THE INPUT:
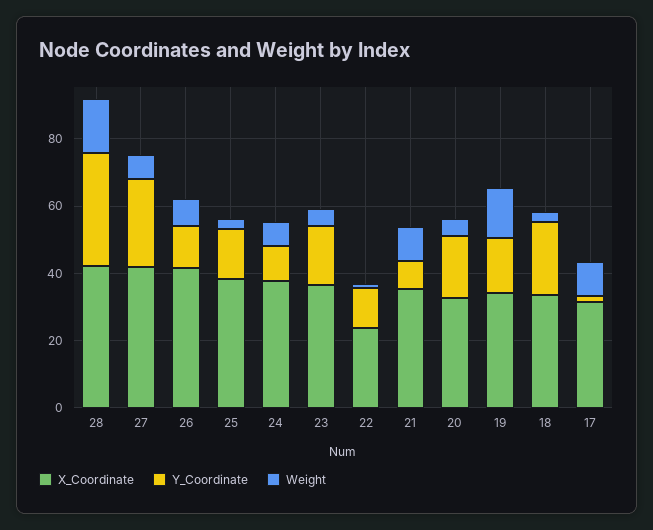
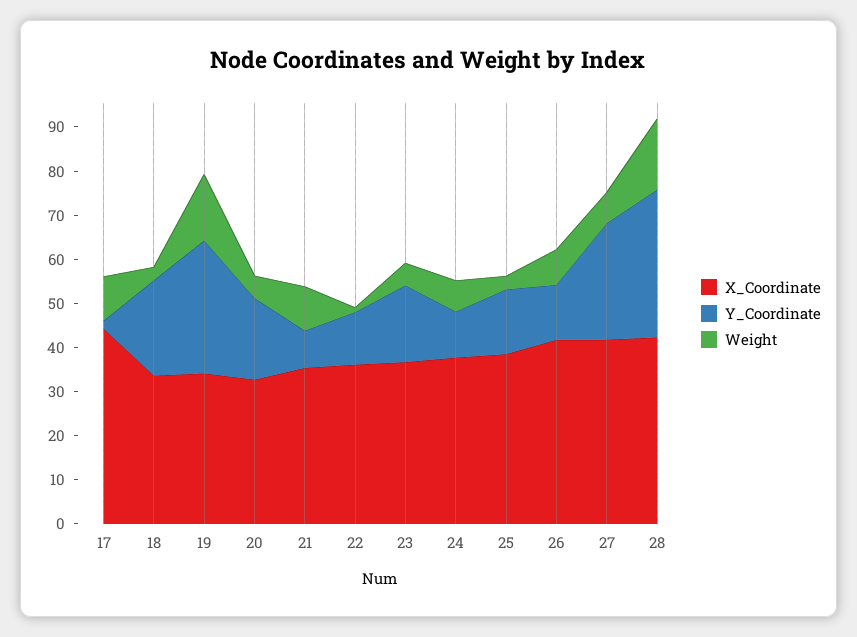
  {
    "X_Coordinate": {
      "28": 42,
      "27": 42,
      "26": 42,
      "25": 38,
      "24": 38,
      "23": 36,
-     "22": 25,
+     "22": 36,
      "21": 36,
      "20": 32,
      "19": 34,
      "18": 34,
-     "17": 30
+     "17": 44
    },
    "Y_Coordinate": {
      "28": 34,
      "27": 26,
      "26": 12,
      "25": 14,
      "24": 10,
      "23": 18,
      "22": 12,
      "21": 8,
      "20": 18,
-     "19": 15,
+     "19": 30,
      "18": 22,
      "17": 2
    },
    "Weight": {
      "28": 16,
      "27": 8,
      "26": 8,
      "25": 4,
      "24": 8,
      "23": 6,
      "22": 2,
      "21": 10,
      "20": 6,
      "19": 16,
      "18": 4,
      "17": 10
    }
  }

WORK REQUIRED: Give the listing again exactly, minus its images.

RESULT OF THE TASK:
  {
    "X_Coordinate": {
      "28": 42,
      "27": 42,
      "26": 42,
      "25": 38,
      "24": 38,
      "23": 36,
-     "22": 25,
+     "22": 36,
      "21": 36,
      "20": 32,
      "19": 34,
      "18": 34,
-     "17": 30
+     "17": 44
    },
    "Y_Coordinate": {
      "28": 34,
      "27": 26,
      "26": 12,
      "25": 14,
      "24": 10,
      "23": 18,
      "22": 12,
      "21": 8,
      "20": 18,
-     "19": 15,
+     "19": 30,
      "18": 22,
      "17": 2
    },
    "Weight": {
      "28": 16,
      "27": 8,
      "26": 8,
      "25": 4,
      "24": 8,
      "23": 6,
      "22": 2,
      "21": 10,
      "20": 6,
      "19": 16,
      "18": 4,
      "17": 10
    }
  }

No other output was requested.